Our most memorable accomplishment the year I started was beating Little Rock Central High School on our home court. The Tigers were almost invincible because that was the only high school in Little Rock at the time and their enrollment made it one of the largest high schools in the nation. As a comparison today, it would be like playing an all-star team from the 7 or 8 high schools in the city. We beat them by 8 points and I was able to score 12 points in that game.
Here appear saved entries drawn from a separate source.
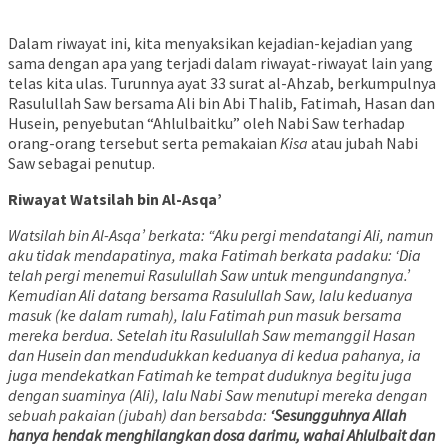
Dalam riwayat ini, kita menyaksikan kejadian-kejadian yang
sama dengan apa yang terjadi dalam riwayat-riwayat lain yang
telas kita ulas. Turunnya ayat 33 surat al-Ahzab, berkumpulnya
Rasulullah Saw bersama Ali bin Abi Thalib, Fatimah, Hasan dan
Husein, penyebutan “Ahlulbaitku” oleh Nabi Saw terhadap
orang-orang tersebut serta pemakaian
Kisa
atau jubah Nabi
Saw sebagai penutup.
Riwayat Watsilah bin Al-Asqa’
Watsilah bin Al-Asqa’ berkata: “Aku pergi mendatangi Ali, namun
aku tidak mendapatinya, maka Fatimah berkata padaku: ‘Dia
telah pergi menemui Rasulullah Saw untuk mengundangnya.’
Kemudian Ali datang bersama Rasulullah Saw, lalu keduanya
masuk (ke dalam rumah), lalu Fatimah pun masuk bersama
mereka berdua. Setelah itu Rasulullah Saw memanggil Hasan
dan Husein dan mendudukkan keduanya di kedua pahanya, ia
juga mendekatkan Fatimah ke tempat duduknya begitu juga
dengan suaminya (Ali), lalu Nabi Saw menutupi mereka dengan
sebuah pakaian (jubah) dan bersabda:
‘Sesungguhnya Allah
hanya hendak menghilangkan dosa darimu, wahai Ahlulbait dan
We caught them on an especially bad night, and we were emotionally pretty high since we had not beaten them in 3 or 4 years.
Some of our better players included Billy Ray McGaugh (No. 25) who was our 2nd leading scorer; Tommy Murphree (No. 22) who went on to a successful coaching career at Ouachita Baptist University; Max “Buddy” Barron (No. 26) who attended West Point after graduation and had a career in the Army of teaching at West Point; and Tommy Stegall (standing in the photo to the right of Tommy Murphree).
After graduating from high school I went to the University of Arkansas in Fayetteville and thought I would try out for the Razorback basketball team as a walk-on. Glen Rose was the coach and after one day of practice, I realized I was way over my head in skill set, so I walked-off! That year I had a growth spurt and gained 15 pounds in weight and 2 inches in height. When I went home for our spring break, I ran into Coach Austin. When he saw my size, he jokingly said, “Johnny, if you had been this size last year, we would have won the state championship!” Of course he was kidding, but I loved the compliment. By the way, I was known as “Johnny” by my teammates.